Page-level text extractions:
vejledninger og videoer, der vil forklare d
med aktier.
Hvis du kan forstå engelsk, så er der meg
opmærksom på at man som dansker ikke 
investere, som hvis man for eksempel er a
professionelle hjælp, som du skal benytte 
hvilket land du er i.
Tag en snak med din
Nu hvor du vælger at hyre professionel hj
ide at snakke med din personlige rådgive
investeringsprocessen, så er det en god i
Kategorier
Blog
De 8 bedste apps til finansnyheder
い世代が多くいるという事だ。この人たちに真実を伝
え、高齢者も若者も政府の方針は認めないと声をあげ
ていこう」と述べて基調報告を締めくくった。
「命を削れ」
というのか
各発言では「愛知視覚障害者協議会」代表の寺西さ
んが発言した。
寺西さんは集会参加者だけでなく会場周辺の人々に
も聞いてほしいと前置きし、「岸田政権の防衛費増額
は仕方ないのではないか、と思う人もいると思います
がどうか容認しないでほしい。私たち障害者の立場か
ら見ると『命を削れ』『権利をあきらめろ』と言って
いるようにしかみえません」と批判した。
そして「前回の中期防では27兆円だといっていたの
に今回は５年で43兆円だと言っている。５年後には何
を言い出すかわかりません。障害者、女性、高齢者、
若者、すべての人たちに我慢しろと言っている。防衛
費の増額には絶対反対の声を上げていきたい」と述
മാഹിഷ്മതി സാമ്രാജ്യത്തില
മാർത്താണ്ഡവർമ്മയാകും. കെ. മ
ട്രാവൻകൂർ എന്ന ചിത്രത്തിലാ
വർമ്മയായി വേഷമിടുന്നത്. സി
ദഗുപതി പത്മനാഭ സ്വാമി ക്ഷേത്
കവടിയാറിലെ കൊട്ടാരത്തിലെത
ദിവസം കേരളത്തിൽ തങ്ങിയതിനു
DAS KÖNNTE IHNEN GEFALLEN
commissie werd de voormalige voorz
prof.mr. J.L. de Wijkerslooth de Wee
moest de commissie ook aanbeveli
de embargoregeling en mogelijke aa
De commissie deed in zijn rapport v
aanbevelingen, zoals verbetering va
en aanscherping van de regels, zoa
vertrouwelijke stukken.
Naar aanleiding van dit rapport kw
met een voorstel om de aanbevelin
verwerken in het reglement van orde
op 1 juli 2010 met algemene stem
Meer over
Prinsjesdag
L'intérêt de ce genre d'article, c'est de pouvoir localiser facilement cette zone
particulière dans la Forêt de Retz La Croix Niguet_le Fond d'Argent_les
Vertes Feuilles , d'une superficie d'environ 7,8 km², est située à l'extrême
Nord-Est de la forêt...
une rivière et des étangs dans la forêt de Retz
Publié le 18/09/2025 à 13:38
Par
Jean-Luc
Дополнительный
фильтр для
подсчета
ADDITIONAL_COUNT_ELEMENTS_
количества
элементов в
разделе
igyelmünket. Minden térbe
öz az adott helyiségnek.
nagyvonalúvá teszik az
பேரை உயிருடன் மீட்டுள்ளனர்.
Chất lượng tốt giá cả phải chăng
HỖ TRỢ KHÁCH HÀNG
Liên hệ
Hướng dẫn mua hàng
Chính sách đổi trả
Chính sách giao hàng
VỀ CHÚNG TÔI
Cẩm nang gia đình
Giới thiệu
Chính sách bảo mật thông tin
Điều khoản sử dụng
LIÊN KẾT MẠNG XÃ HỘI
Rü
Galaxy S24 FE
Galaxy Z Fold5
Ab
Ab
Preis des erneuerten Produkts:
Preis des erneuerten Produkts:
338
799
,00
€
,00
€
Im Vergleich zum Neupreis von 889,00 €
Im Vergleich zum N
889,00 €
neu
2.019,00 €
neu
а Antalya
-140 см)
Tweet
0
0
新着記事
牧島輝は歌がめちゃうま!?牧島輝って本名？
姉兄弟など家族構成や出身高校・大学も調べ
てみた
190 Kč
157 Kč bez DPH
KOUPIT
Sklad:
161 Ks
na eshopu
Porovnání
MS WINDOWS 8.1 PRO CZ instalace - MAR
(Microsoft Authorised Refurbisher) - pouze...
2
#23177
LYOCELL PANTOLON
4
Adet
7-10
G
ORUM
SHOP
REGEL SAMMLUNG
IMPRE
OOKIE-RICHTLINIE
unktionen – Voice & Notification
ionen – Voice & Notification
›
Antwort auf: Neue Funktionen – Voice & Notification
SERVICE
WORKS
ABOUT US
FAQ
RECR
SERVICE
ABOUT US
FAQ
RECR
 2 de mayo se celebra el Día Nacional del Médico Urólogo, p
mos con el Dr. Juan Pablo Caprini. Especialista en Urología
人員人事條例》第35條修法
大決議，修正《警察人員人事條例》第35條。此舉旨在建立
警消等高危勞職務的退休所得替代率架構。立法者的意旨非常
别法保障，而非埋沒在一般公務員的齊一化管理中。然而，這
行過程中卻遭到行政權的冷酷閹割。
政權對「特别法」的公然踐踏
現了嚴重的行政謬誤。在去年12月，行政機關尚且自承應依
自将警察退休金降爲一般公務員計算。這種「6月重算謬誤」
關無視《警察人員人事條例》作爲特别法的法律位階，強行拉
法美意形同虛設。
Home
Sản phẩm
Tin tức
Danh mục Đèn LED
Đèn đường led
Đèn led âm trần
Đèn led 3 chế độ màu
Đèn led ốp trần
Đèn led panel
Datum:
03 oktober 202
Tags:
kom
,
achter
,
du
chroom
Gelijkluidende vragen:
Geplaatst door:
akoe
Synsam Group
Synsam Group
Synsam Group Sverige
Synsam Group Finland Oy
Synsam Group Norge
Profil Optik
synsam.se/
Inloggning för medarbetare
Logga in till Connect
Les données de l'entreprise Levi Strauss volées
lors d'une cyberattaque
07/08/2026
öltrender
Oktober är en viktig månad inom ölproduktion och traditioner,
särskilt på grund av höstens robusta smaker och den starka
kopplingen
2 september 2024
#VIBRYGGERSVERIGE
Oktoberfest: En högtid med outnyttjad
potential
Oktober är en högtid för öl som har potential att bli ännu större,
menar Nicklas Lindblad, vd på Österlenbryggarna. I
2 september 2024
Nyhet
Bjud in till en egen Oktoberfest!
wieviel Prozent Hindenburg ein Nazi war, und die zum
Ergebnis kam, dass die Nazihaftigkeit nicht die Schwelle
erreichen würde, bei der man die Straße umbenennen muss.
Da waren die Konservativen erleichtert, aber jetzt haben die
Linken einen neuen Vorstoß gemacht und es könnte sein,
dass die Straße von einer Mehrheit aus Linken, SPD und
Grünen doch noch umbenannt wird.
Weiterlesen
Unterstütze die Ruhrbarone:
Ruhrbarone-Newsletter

[Task prompt] What is needed is an exact copy of every record above.

[Response to this task]
vejledninger og videoer, der vil forklare d
med aktier.
Hvis du kan forstå engelsk, så er der meg
opmærksom på at man som dansker ikke 
investere, som hvis man for eksempel er a
professionelle hjælp, som du skal benytte 
hvilket land du er i.
Tag en snak med din
Nu hvor du vælger at hyre professionel hj
ide at snakke med din personlige rådgive
investeringsprocessen, så er det en god i
Kategorier
Blog
De 8 bedste apps til finansnyheder
い世代が多くいるという事だ。この人たちに真実を伝
え、高齢者も若者も政府の方針は認めないと声をあげ
ていこう」と述べて基調報告を締めくくった。
「命を削れ」
というのか
各発言では「愛知視覚障害者協議会」代表の寺西さ
んが発言した。
寺西さんは集会参加者だけでなく会場周辺の人々に
も聞いてほしいと前置きし、「岸田政権の防衛費増額
は仕方ないのではないか、と思う人もいると思います
がどうか容認しないでほしい。私たち障害者の立場か
ら見ると『命を削れ』『権利をあきらめろ』と言って
いるようにしかみえません」と批判した。
そして「前回の中期防では27兆円だといっていたの
に今回は５年で43兆円だと言っている。５年後には何
を言い出すかわかりません。障害者、女性、高齢者、
若者、すべての人たちに我慢しろと言っている。防衛
費の増額には絶対反対の声を上げていきたい」と述
മാഹിഷ്മതി സാമ്രാജ്യത്തില
മാർത്താണ്ഡവർമ്മയാകും. കെ. മ
ട്രാവൻകൂർ എന്ന ചിത്രത്തിലാ
വർമ്മയായി വേഷമിടുന്നത്. സി
ദഗുപതി പത്മനാഭ സ്വാമി ക്ഷേത്
കവടിയാറിലെ കൊട്ടാരത്തിലെത
ദിവസം കേരളത്തിൽ തങ്ങിയതിനു
DAS KÖNNTE IHNEN GEFALLEN
commissie werd de voormalige voorz
prof.mr. J.L. de Wijkerslooth de Wee
moest de commissie ook aanbeveli
de embargoregeling en mogelijke aa
De commissie deed in zijn rapport v
aanbevelingen, zoals verbetering va
en aanscherping van de regels, zoa
vertrouwelijke stukken.
Naar aanleiding van dit rapport kw
met een voorstel om de aanbevelin
verwerken in het reglement van orde
op 1 juli 2010 met algemene stem
Meer over
Prinsjesdag
L'intérêt de ce genre d'article, c'est de pouvoir localiser facilement cette zone
particulière dans la Forêt de Retz La Croix Niguet_le Fond d'Argent_les
Vertes Feuilles , d'une superficie d'environ 7,8 km², est située à l'extrême
Nord-Est de la forêt...
une rivière et des étangs dans la forêt de Retz
Publié le 18/09/2025 à 13:38
Par
Jean-Luc
Дополнительный
фильтр для
подсчета
ADDITIONAL_COUNT_ELEMENTS_
количества
элементов в
разделе
igyelmünket. Minden térbe
öz az adott helyiségnek.
nagyvonalúvá teszik az
பேரை உயிருடன் மீட்டுள்ளனர்.
Chất lượng tốt giá cả phải chăng
HỖ TRỢ KHÁCH HÀNG
Liên hệ
Hướng dẫn mua hàng
Chính sách đổi trả
Chính sách giao hàng
VỀ CHÚNG TÔI
Cẩm nang gia đình
Giới thiệu
Chính sách bảo mật thông tin
Điều khoản sử dụng
LIÊN KẾT MẠNG XÃ HỘI
Rü
Galaxy S24 FE
Galaxy Z Fold5
Ab
Ab
Preis des erneuerten Produkts:
Preis des erneuerten Produkts:
338
799
,00
€
,00
€
Im Vergleich zum Neupreis von 889,00 €
Im Vergleich zum N
889,00 €
neu
2.019,00 €
neu
а Antalya
-140 см)
Tweet
0
0
新着記事
牧島輝は歌がめちゃうま!?牧島輝って本名？
姉兄弟など家族構成や出身高校・大学も調べ
てみた
190 Kč
157 Kč bez DPH
KOUPIT
Sklad:
161 Ks
na eshopu
Porovnání
MS WINDOWS 8.1 PRO CZ instalace - MAR
(Microsoft Authorised Refurbisher) - pouze...
2
#23177
LYOCELL PANTOLON
4
Adet
7-10
G
ORUM
SHOP
REGEL SAMMLUNG
IMPRE
OOKIE-RICHTLINIE
unktionen – Voice & Notification
ionen – Voice & Notification
›
Antwort auf: Neue Funktionen – Voice & Notification
SERVICE
WORKS
ABOUT US
FAQ
RECR
SERVICE
ABOUT US
FAQ
RECR
 2 de mayo se celebra el Día Nacional del Médico Urólogo, p
mos con el Dr. Juan Pablo Caprini. Especialista en Urología
人員人事條例》第35條修法
大決議，修正《警察人員人事條例》第35條。此舉旨在建立
警消等高危勞職務的退休所得替代率架構。立法者的意旨非常
别法保障，而非埋沒在一般公務員的齊一化管理中。然而，這
行過程中卻遭到行政權的冷酷閹割。
政權對「特别法」的公然踐踏
現了嚴重的行政謬誤。在去年12月，行政機關尚且自承應依
自将警察退休金降爲一般公務員計算。這種「6月重算謬誤」
關無視《警察人員人事條例》作爲特别法的法律位階，強行拉
法美意形同虛設。
Home
Sản phẩm
Tin tức
Danh mục Đèn LED
Đèn đường led
Đèn led âm trần
Đèn led 3 chế độ màu
Đèn led ốp trần
Đèn led panel
Datum:
03 oktober 202
Tags:
kom
,
achter
,
du
chroom
Gelijkluidende vragen:
Geplaatst door:
akoe
Synsam Group
Synsam Group
Synsam Group Sverige
Synsam Group Finland Oy
Synsam Group Norge
Profil Optik
synsam.se/
Inloggning för medarbetare
Logga in till Connect
Les données de l'entreprise Levi Strauss volées
lors d'une cyberattaque
07/08/2026
öltrender
Oktober är en viktig månad inom ölproduktion och traditioner,
särskilt på grund av höstens robusta smaker och den starka
kopplingen
2 september 2024
#VIBRYGGERSVERIGE
Oktoberfest: En högtid med outnyttjad
potential
Oktober är en högtid för öl som har potential att bli ännu större,
menar Nicklas Lindblad, vd på Österlenbryggarna. I
2 september 2024
Nyhet
Bjud in till en egen Oktoberfest!
wieviel Prozent Hindenburg ein Nazi war, und die zum
Ergebnis kam, dass die Nazihaftigkeit nicht die Schwelle
erreichen würde, bei der man die Straße umbenennen muss.
Da waren die Konservativen erleichtert, aber jetzt haben die
Linken einen neuen Vorstoß gemacht und es könnte sein,
dass die Straße von einer Mehrheit aus Linken, SPD und
Grünen doch noch umbenannt wird.
Weiterlesen
Unterstütze die Ruhrbarone:
Ruhrbarone-Newsletter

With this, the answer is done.